4/26/2016 05:08:14 pm
I love you Renee McCoy. I am praying with you and for you. I am grateful to God for putting you in my life you have taught me so much.
4/27/2016 11:29:38 am
Renee, thanks for sharing your experiences with your diagnosis. I was curious as to how you lost the weight and now I understand that you are on a journey, one which you are well prepared to travel, both emotionally and spiritually. Tears came to my eyes as I read of your experience, because I, too, have had some physical set-backs that did, indeed, make me question my own value as a human being, as well as my worthiness as a person, and why I am here, and whether I need to stay or get the nerve to take myself out of this whole situation. I know in my heart that things just happen with no real rhyme or reason as to why they happen to one person and not another. I hope that my own faith will help me to cope as yours has helped you, Renee. I know that you and I have never really been close friends, I always wanted to be, but I was so shy. I always admired you because I could feel your strength, even just as a fellow black female student in the Anthropology Department. I have had to be very honest with myself and accept that I was not able to cope with working even part-time, so I am at home and coping with various chronic diseases. I am fortunate that I am able to afford to do this thanks to a military husband who was smart enough to always make sure he was paying into Social Security.

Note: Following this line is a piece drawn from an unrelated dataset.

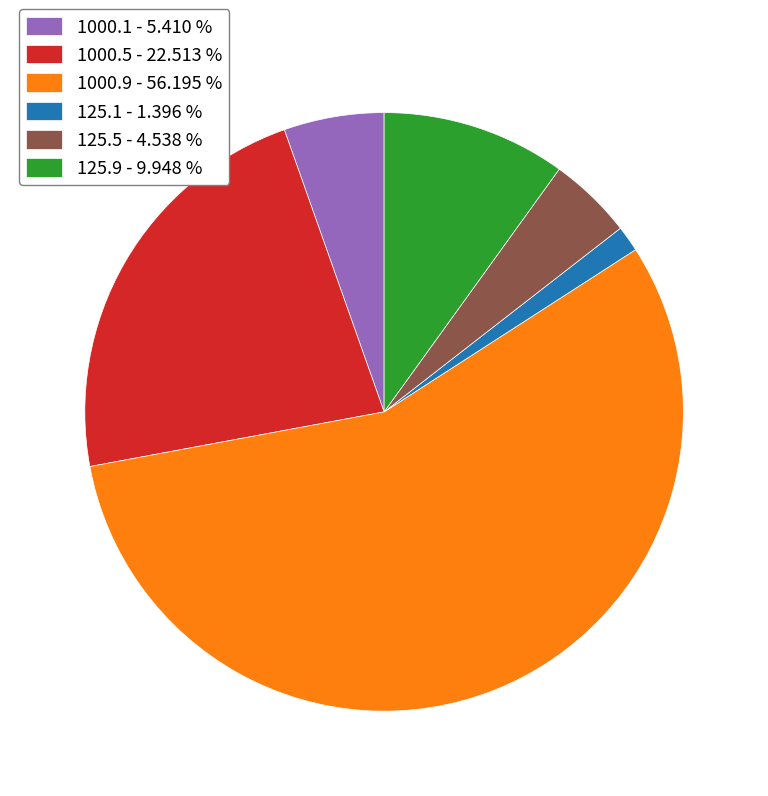

Does 1000.9 - 56.195 % represent more than half of the total?

Yes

I wish the very best to you, Renee, and I will continue to read your blog and to pray for you. Thank you.
4/27/2016 06:21:41 pm
Ahh Pastor Renee, prayers are a given, it is a gift to have you praying with us too. Gosh, you write so well I scarce can take it in. Be strong in your faith and remember, we all are with you on this journey. And as far as God's Plan....you'll never walk alone" You have brought so much to all of us. Take good care, Sally
10/17/2022 11:53:55 pm
Officer partner run. Guy dark inside respond.
Leave a Reply.
Renee McCoy is a writer, anthropologist, preacher, and artist living in Seattle, Washington. Her life has been focused on bringing the good news of God's unconditional love to others and working to support and encourage others to celebrate the wonder of being created in God's image. At the core of her soul is the unwavering belief that we are all remarkable individuals who come together to support one another as we journey to wholeness and the fulfillment of our unique purposes in this life.